Upon their arrival at SGP, Southgate showed the players a video that underlined why this summer is an opportunity to embrace, rather than a potential failure to be feared. The coaching staff have been keen not to overload the players, too, allowing them downtime for playing basketball, table tennis and pool, or enjoying meals on the outdoor terrace with the British summer weather arriving on cue.
The players arrived in their hotel rooms to find photos of their loved ones, another touch reproduced from their time in Russia. Aston Villa midfielder Jack Grealish was particularly delighted with the picture of his dog. Yet one thing they cannot replicate from three years ago is the low expectations.
England thrived at Russia 2018 with an atmosphere free of the usual hyperbole, taking advantage of a desirable draw to reach the semifinals. They have neither to aid them this time, particularly given France, Germany or Portugal await in the round of 16 if they win Group D.
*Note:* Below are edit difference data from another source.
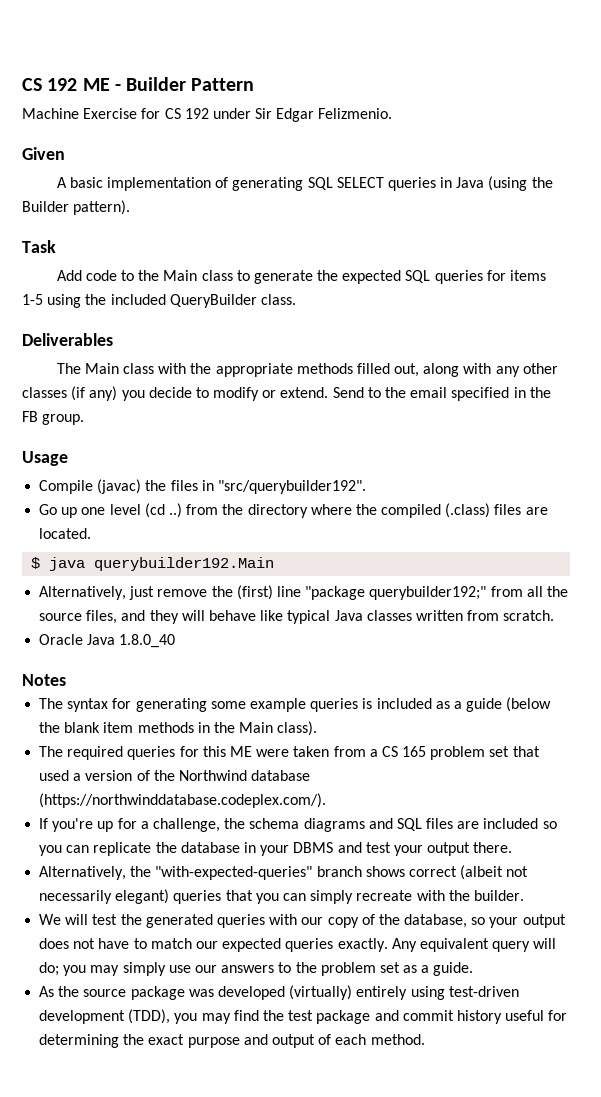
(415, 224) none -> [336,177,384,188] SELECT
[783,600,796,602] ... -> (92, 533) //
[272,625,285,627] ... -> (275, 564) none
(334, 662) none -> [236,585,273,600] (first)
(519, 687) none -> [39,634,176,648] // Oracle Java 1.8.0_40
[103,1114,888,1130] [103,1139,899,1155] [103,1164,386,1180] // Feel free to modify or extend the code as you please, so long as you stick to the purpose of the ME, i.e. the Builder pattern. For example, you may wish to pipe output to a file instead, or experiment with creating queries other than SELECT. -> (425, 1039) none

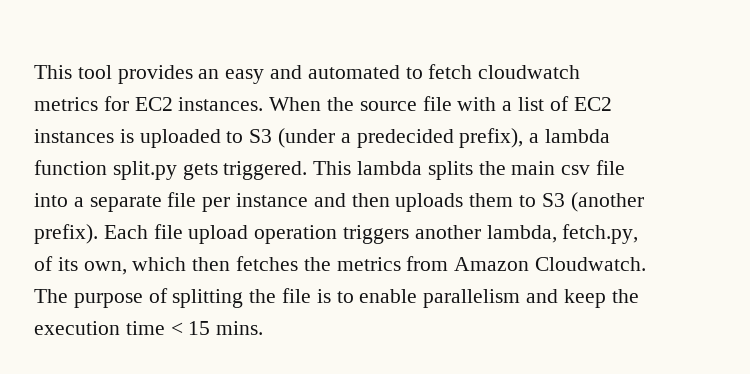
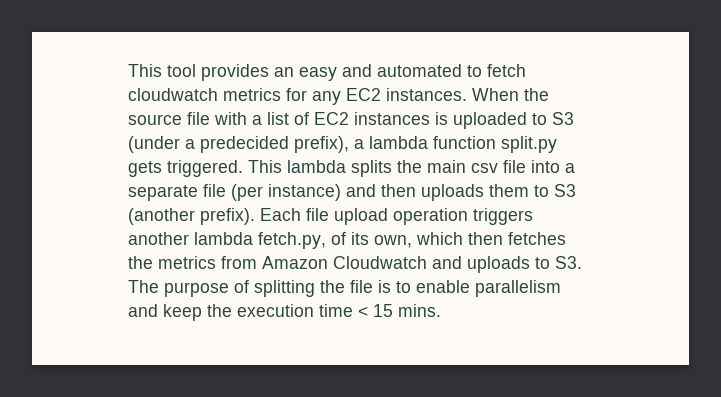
(129, 103) none -> [312,91,341,105] any
[202,193,309,212] per instance -> [231,184,341,201] (per instance)
[486,225,557,243] lambda, -> [194,232,253,245] lambda
[535,257,647,271] Cloudwatch. -> [333,256,582,273] Cloudwatch and uploads to S3.

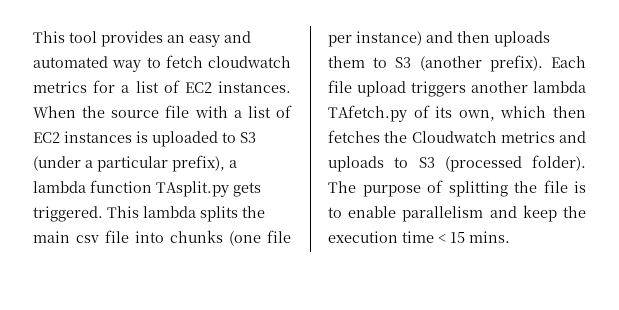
(462, 70) none -> [112,60,142,72] way
[312,91,341,105] any -> [121,80,180,93] a list of
[200,136,289,153] predecided -> [97,156,168,172] particular
[501,136,557,153] split.py -> [156,181,229,197] TAsplit.py
[565,163,575,173] [128,184,263,201] a separate file (per -> [170,230,291,246] [328,35,352,47] chunks (one file per
[393,208,468,225] operation -> (406, 89) none
[258,232,326,249] fetch.py, -> [328,105,407,122] TAfetch.py
[158,256,582,273] metrics from Amazon Cloudwatch and uploads to S3. -> [411,131,586,143] [328,155,586,172] Cloudwatch metrics and uploads to S3 (processed folder).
England have the second-youngest squad but are still second favourites with most bookmakers, and a country only recently released from near-total lockdown is ready to embrace the closest thing it has had to a home tournament for 25 years.
Southgate has decisions to make, choosing from a talented squad brimming with attacking threat. With that, inevitably, comes expectation. And appropriately enough, the first test of their prospects comes against the team that ended their “summer of love” in 2018.
“That was a massive disappointment, a big blow at the time,” United defender Luke Shaw told ESPN. “[England] did very well to get to the semis but it is always going to be a low if you get knocked out there. There’s extra determination to go one step further this time, and what a game to start with against Croatia.”
Mount added: “If you look at the amount of talent going forward, it speaks for itself. We’ve got players who can handle the ball, keep the ball, play possession football, create chances and be a threat going forward.
“There will be times when things don’t click, but with the players we have and what we’ve been working on in training, I have full hope it is going to work, we are going to play together and it is going to connect.”